Jumat, 10 Juli 2009

Nenek Pengumpul Sampah Plastik dan Ibu

Ada seorang nenek yang tiap subuh lewat di depan rumahku. Selepas waktu shalat subuh, nenek yang sudah bungkuk itu pasti lewat dengan menenteng kantong plastik besar warna hijau. Kantong itu berisi gelas-gelas bekas air mineral, mungkin juga botol-botol plastik. Tapi biasanya hanya berisi gelas-gelas bekas. Kadang nenek itu berjalan sendiri, kadang bersama seorang nenek lain. Tapi paling sering dia jalan sendiri. Entah dari mana hingga ke mana dia berjalan. Kami sekeluarga sudah hapal betul dengan nenek itu. Hingga suatu saat keluargaku akhirnya bisa “berkenalan” dengannya. Awalnya mamaku yang menegurnya. Mama mulai bertanya dimana rumahnya, dia berjalan hingga ke mana, berapa anaknya, mengapa hingga setua itu masih saja bekerja sekeras itu.

Dan sejak itu, kami selalu memberikan sekantong gelas-gelas air mineral jika kebetulan di rumah habis ada acara. Paling sering ya kalau kemarinnya ada arisan di rumah. Hingga suatu saat salah seorang kakak iparku yang paling kalem, lembut, dan pendiam sampai harus mengejar-ngejar sang nenek hanya untuk memberikan sekantong sampah plastik itu. Waktu itu mamaku memang sudah niat akan memberikannya ke si nenek. Namun ternyata dia sudah lewat jauh dan mamaku tidak melihatnya lewat. Karena niat yang sudah bulat :) maka kakak iparku itulah yang mengejarnya. Lucu juga melihatnya.

Melihat orang lain yang mungkin nasibnya tidak seberuntung kita, selalu membuatku merasa bersyukur sebesar-besarnya kepada Allah SWT atas segala berkah dan rahmatNya kepadaku dan keluargaku. Yah kami memang bukan keluarga kaya, punya rumah besar dan indah, mobil bagus, dan harta lain yang selalu diidentikkan dengan ukuran kekayaan seseorang. Tetapi bagiku, kami sudah masuk kategori sejahtera. Bisa makan layak sehari-hari, punya sumber penghasilan tetap, dan tentu saja tidak sampai harus mengemis atau mengutang kanan kiri hanya untuk membeli beras. Kami tidak harus berjalan kaki berkilo-kilo seperti nenek tadi. Ya Allah bukan ingin takabur, sekali lagi saya hanya ingin mensyukuri apa yang sudah kami miliki.

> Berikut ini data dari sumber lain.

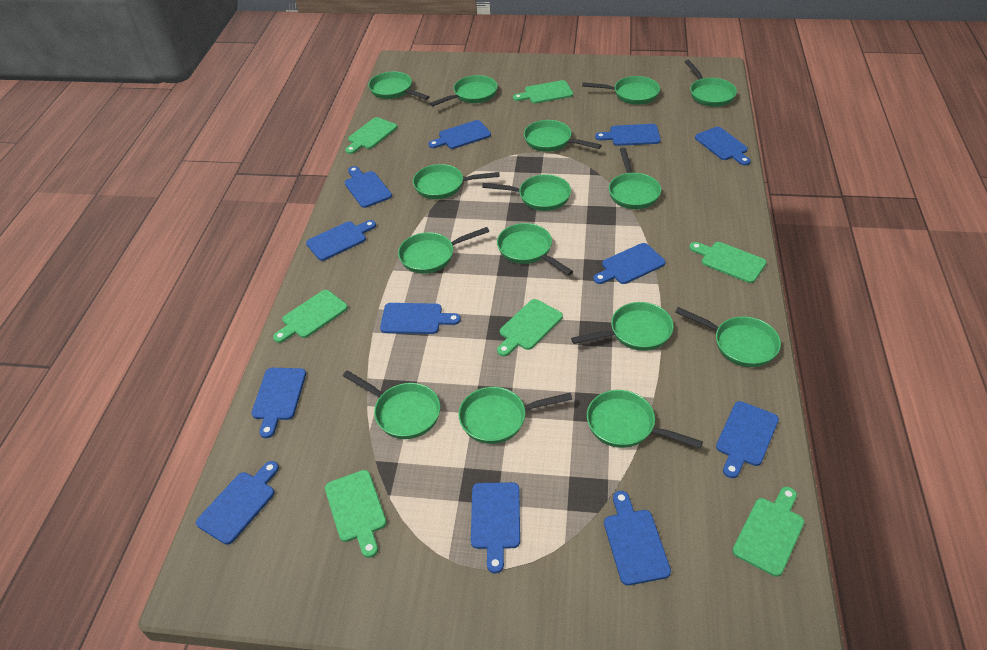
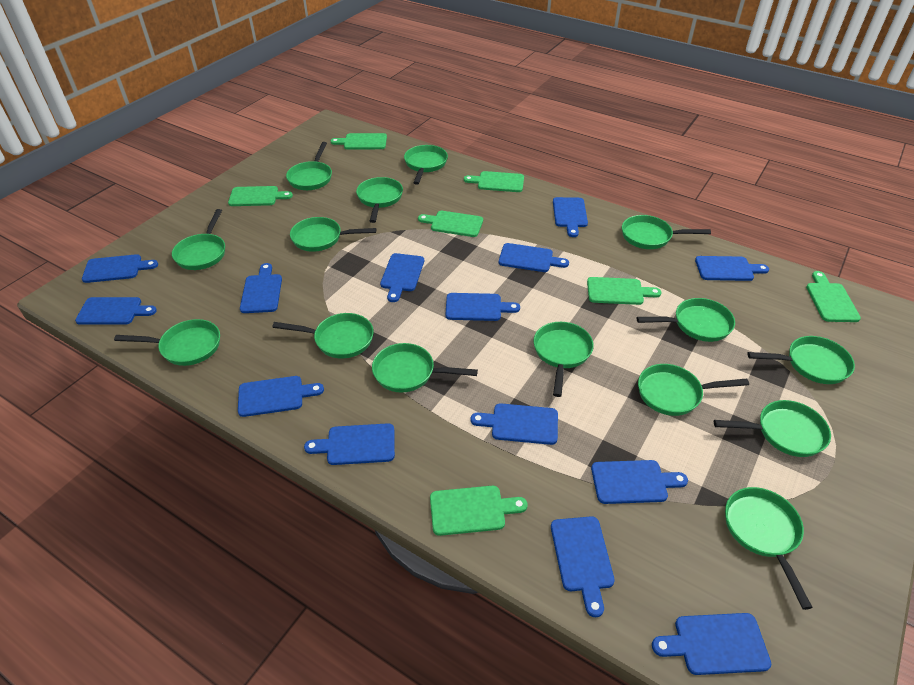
blue cutting board: [196,461,279,545] [251,368,306,438] [306,220,376,261] [345,166,392,208] [380,303,461,334] [428,120,491,149] [471,482,520,573] [593,243,665,284] [595,124,661,146] [604,491,671,585] [695,127,751,165] [716,401,779,478] = 12 -> [75,297,157,325] [82,254,158,283] [238,376,324,417] [240,263,282,313] [304,423,395,465] [380,253,424,302] [445,293,520,321] [471,403,558,445] [499,243,569,272] [551,516,615,617] [553,197,588,237] [591,460,688,504] [652,613,771,675] [695,256,769,281] = 14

Melihat nenek itu mengingatkanku pada figur seorang ibu. Ibuku yang beberapa tahun lagi jika berumur panjang juga akan setua itu. Sedih jika ibu kita sendiri harus bernasib seperti itu. Kemana anak-anak yang dulu susah payah diasuhnya ? Ya Allah jangan sampai hamba menjadi anak yang menelantarkan orang tuaku. Namun begitulah sifat seorang ibu yang tulus. Walaupun anaknya sudah mapan, mandiri, dewasa, dan seharusnya berganti peran membahagiakan dan melayani orang tua, namun ibu tetap saja tidak mau merepotkan anak-anaknya. Padahal bukan hal yang buruk jika seorang ibu ingin dilayani dan dirawat oleh anak-anaknya. Ibuku pun kadang seperti itu. Bukannya mau merepotkan anak-anaknya malah mau berepot-repot untuk anaknya, hingga kami sebesar ini. Ah membicarakan tentang ibu memang tidak akan pernah ada habisnya. Lihatlah betapa bangganya kita memiliki ibu kita masing-masing. Satu hal yang mungkin sering terlupakan, bagaimana ibu berdoa untuk kita. Ibu tidak pernah membeberkan apa-apa saja isi doanya untuk kita. Tapi kuyakin itu adalah pintanya kepada Allah agar kita diberi kebahagiaan selalu.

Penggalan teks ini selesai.